> _DIRECTIVE_
Collect every line in the rows below that contains the string "lloran", and copy each one. Matching is case-sensitive.

> _WORKING DATA_
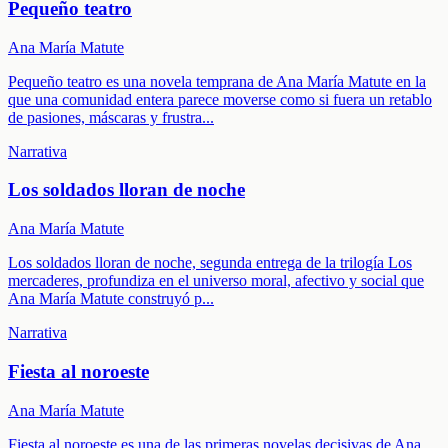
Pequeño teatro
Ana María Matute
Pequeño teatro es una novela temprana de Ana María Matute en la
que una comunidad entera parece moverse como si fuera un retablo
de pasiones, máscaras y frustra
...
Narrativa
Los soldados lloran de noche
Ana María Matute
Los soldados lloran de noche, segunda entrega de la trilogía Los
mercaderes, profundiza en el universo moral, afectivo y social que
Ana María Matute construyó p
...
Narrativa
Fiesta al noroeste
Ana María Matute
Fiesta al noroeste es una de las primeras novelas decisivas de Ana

> _RESPONSE FOR THIS EXERCISE_
Los soldados lloran de noche
Los soldados lloran de noche, segunda entrega de la trilogía Los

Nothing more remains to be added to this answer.